Poco a poco empieza hablar de lo que viven las familias con un niño con cáncer. Se detiene y agradece de antemano a todos y cada uno de los patronatos de la sociedad civil que ayudan a las familias a mantenerse en la capital del estado mientras su pequeño se encuentra hospitalizado, porque la situación, asegura, no es fácil.

Respecto del festejo que se hará este 30 de abril en el marco del Día del Niño, dice que en el INE éste no pasará desapercibido, por lo que literalmente se tirará la casa por la ventana, ya que se entregarán juguetes, dulces y se llevará a cabo un show artístico.

“Hay que recordar que a pesar de librar una batalla, ellos por lo regular siempre tienen lugar para una sonrisa.

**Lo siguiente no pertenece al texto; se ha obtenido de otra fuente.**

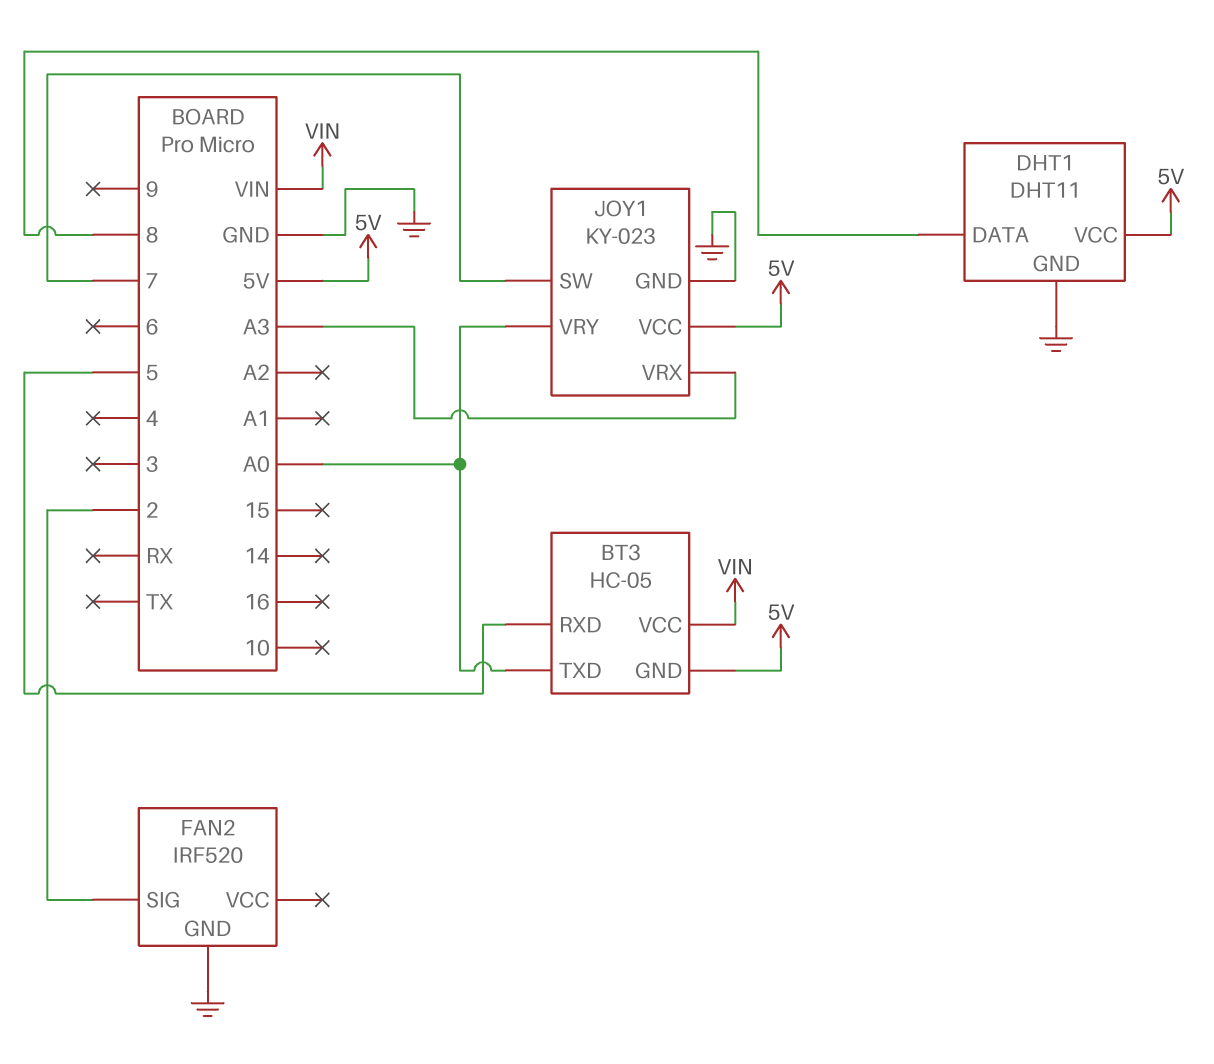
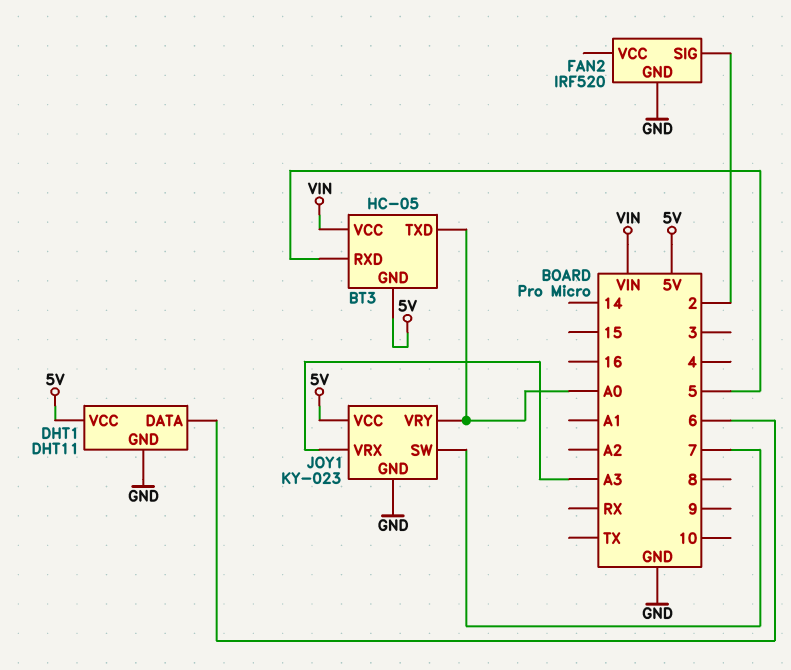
DHT1 pin DATA: 8 -> 6

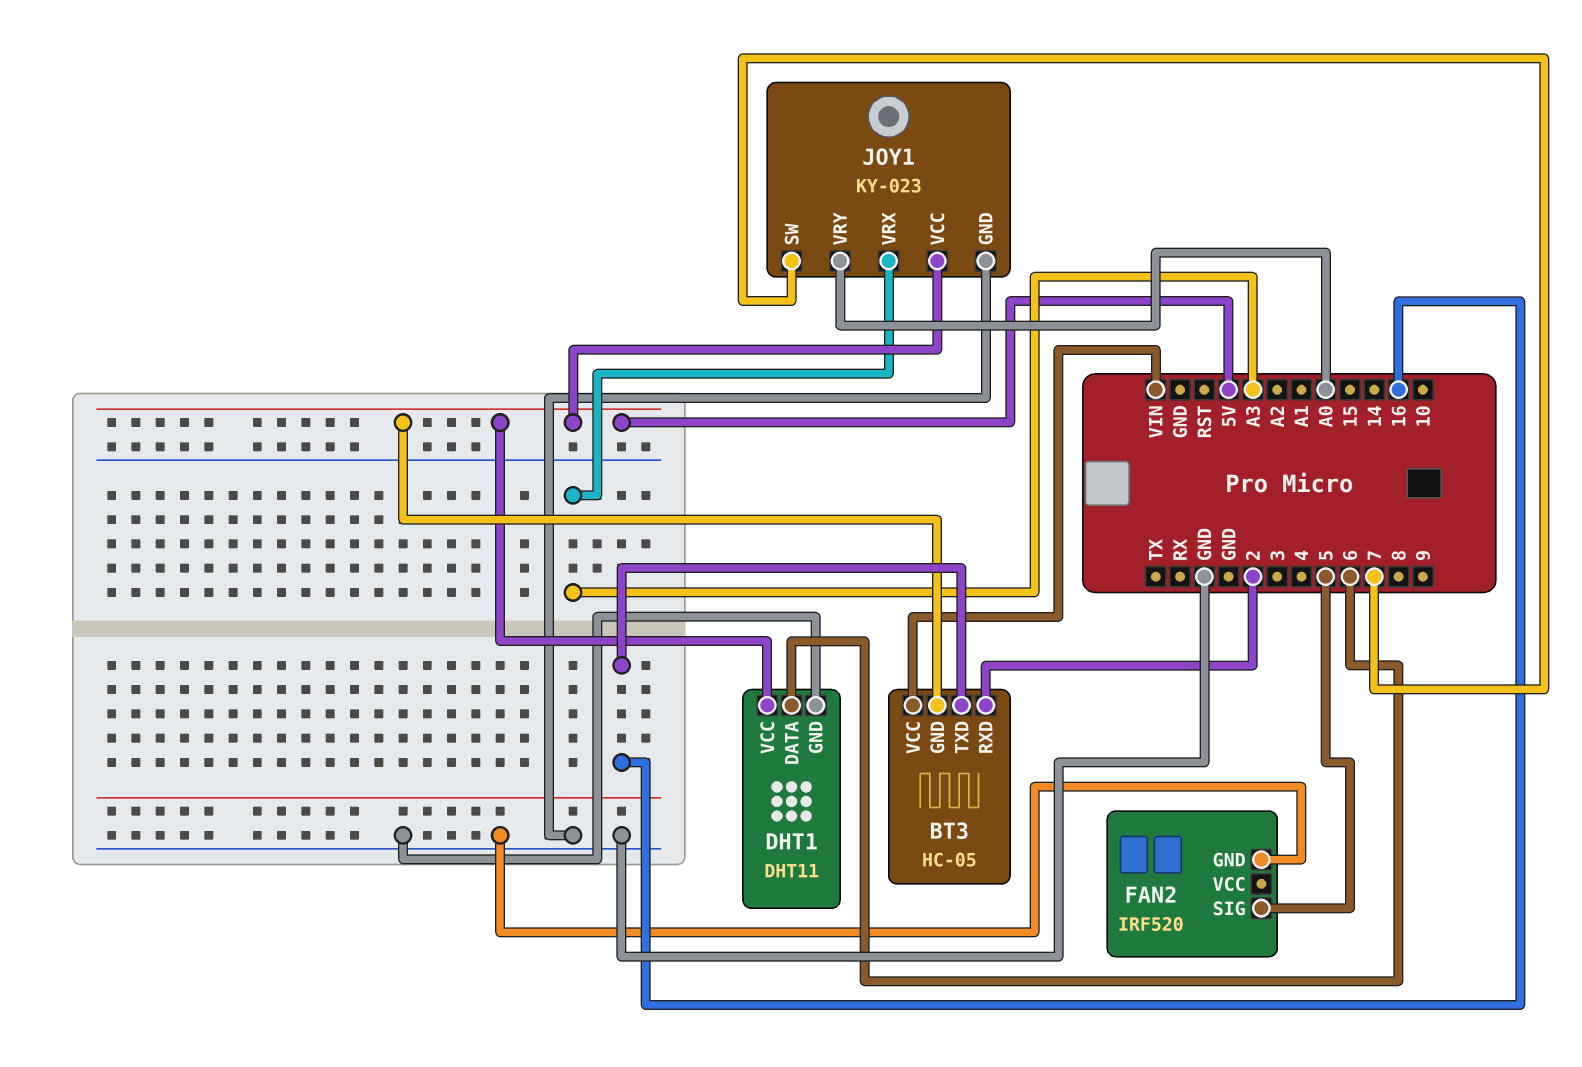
BT3 pin RXD: 5 -> 2
BT3 pin TXD: A0 -> 16
FAN2 pin SIG: 2 -> 5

Los niños son muy nobles, nobles en el sentido de que están apegados a su tratamiento. Muchos de ellos hablan abiertamente de su enfermedad, inclusive saben qué les toca de medicamento”.

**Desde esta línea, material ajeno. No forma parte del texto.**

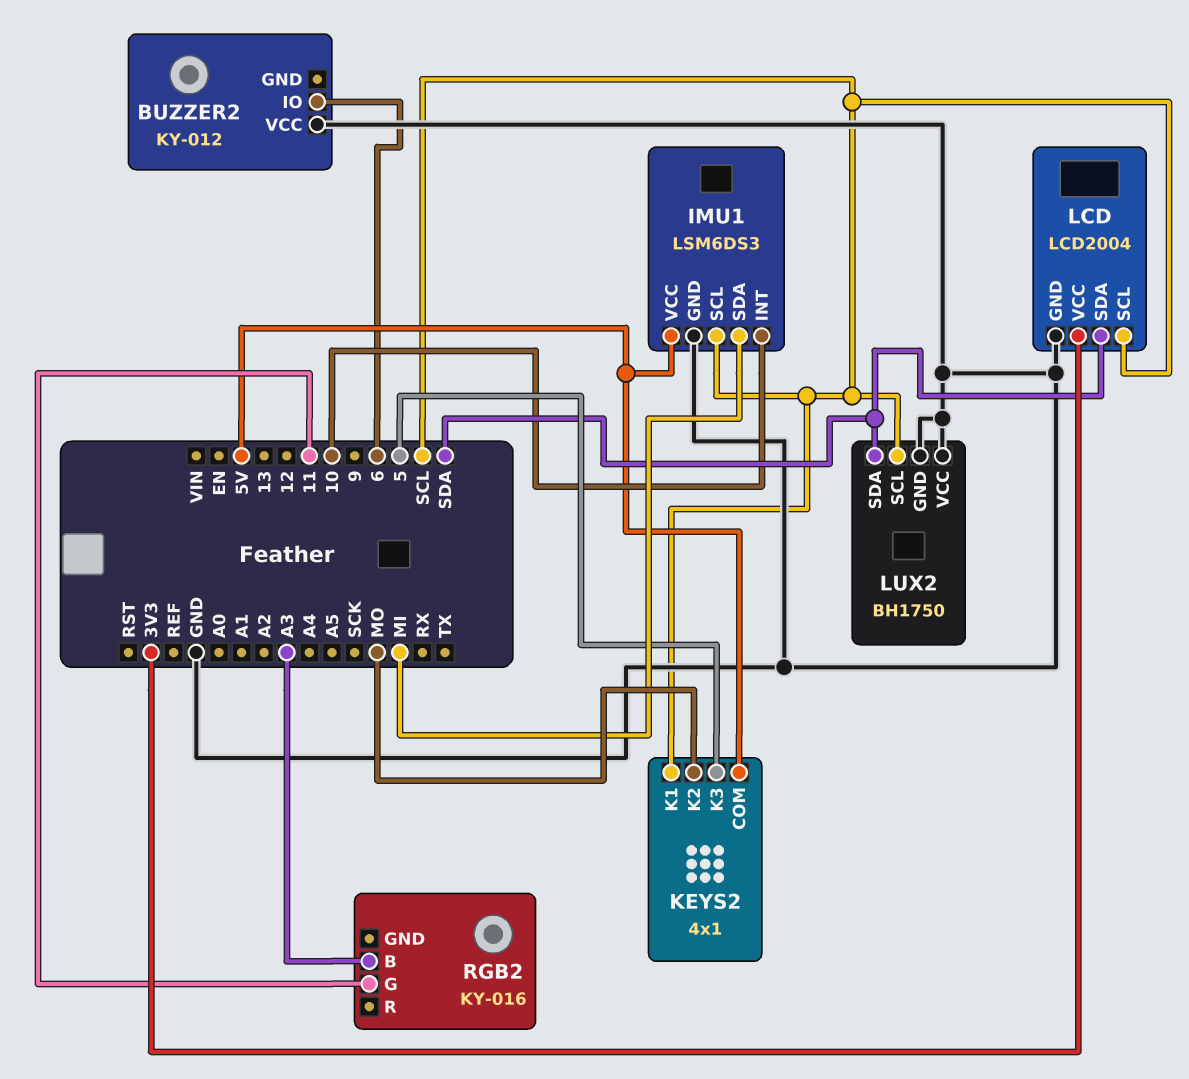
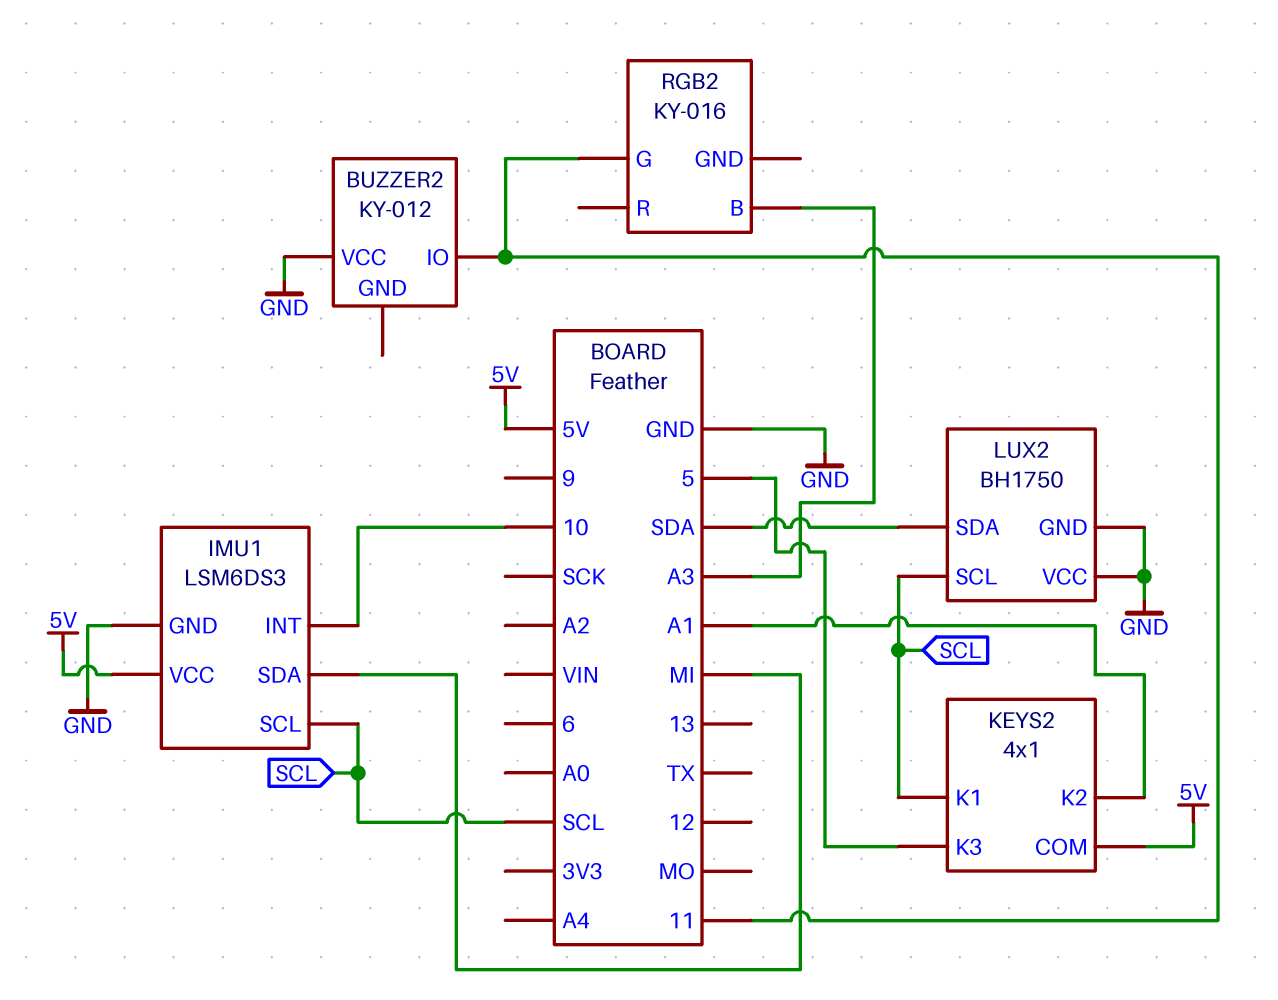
BUZZER2 pin IO: 6 -> 11
KEYS2 pin K2: MO -> A1
LCD: LCD2004 -> none
LCD pin GND: GND -> none
LCD pin SCL: SCL -> none
LCD pin SDA: SDA -> none
LCD pin VCC: 3V3 -> none

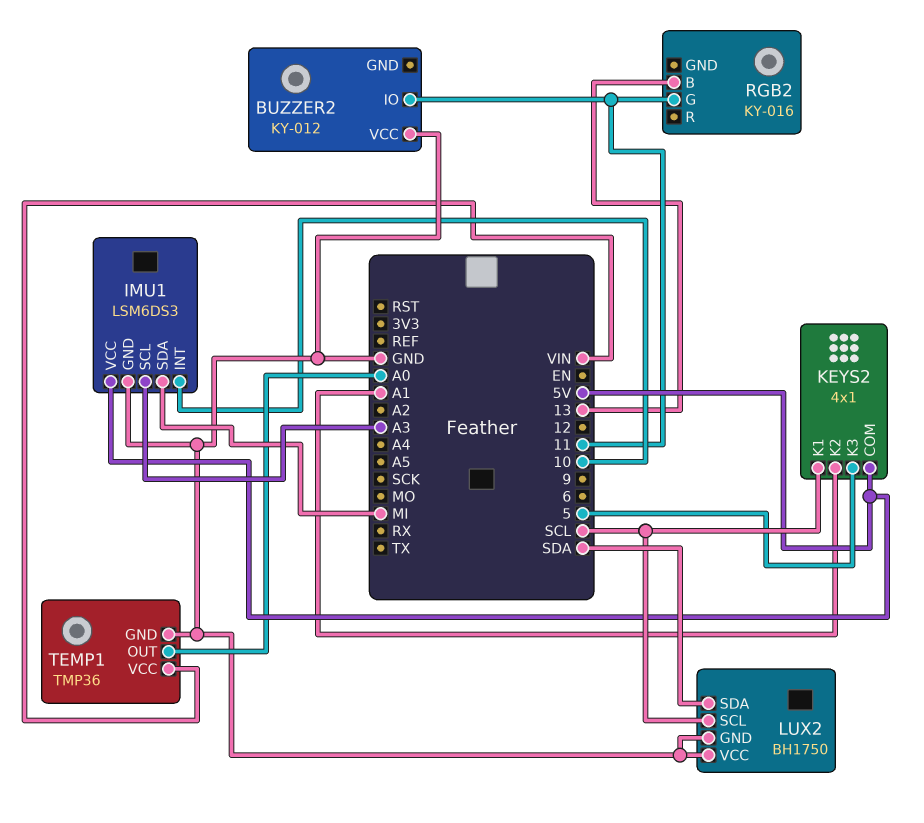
IMU1 pin SCL: SCL -> A3
RGB2 pin B: A3 -> 13
TEMP1: none -> TMP36
TEMP1 pin GND: none -> GND
TEMP1 pin OUT: none -> A0
TEMP1 pin VCC: none -> VIN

Son niños que van a la escuela, dice, y la mayoría son los mejores en sus centros escolares: son punta de lanza motivacional para otros niños. “Se tienen pequeños que ahora son estudiantes universitarios o que ya tienen una profesión, que regresan tiempo después a presentarnos a sus pequeños hijos”.

—¿Qué tan difícil es para el personal de salud, a pesar de los años de preparación, enfrentarse al golpe de un niño enfermo?

—Yo quiero comentar que el trabajo que realizamos es realmente multidisciplinario —respira profundamente—. La cara que se da a conocer al público es la del médico tratante, pero en realidad es un trabajo que se divide: tenemos nutriólogos pediatras, tanatologos, enfermeros pediatras… De manera que, considero, se divide el trabajo y por lo tanto se dividen las emociones.

 

 

Y es que —continúa— cuando un niño se va a su casa sano es satisfactorio, pero cuando un niño se va porque no pudimos vencer a esta enfermedad es una situación de tristeza generalizada; sin embargo, ese mismo día uno tiene la capacidad de reponerse y seguir luchando por los niños que siguen aquí. Es un compromiso con los niños, todos: la enfermera, el nutriólogo, la psicóloga, los médicos, el personal que ayuda; es un trabajo de equipo y eso te hace fuerte en el momento en que se vive una tristeza.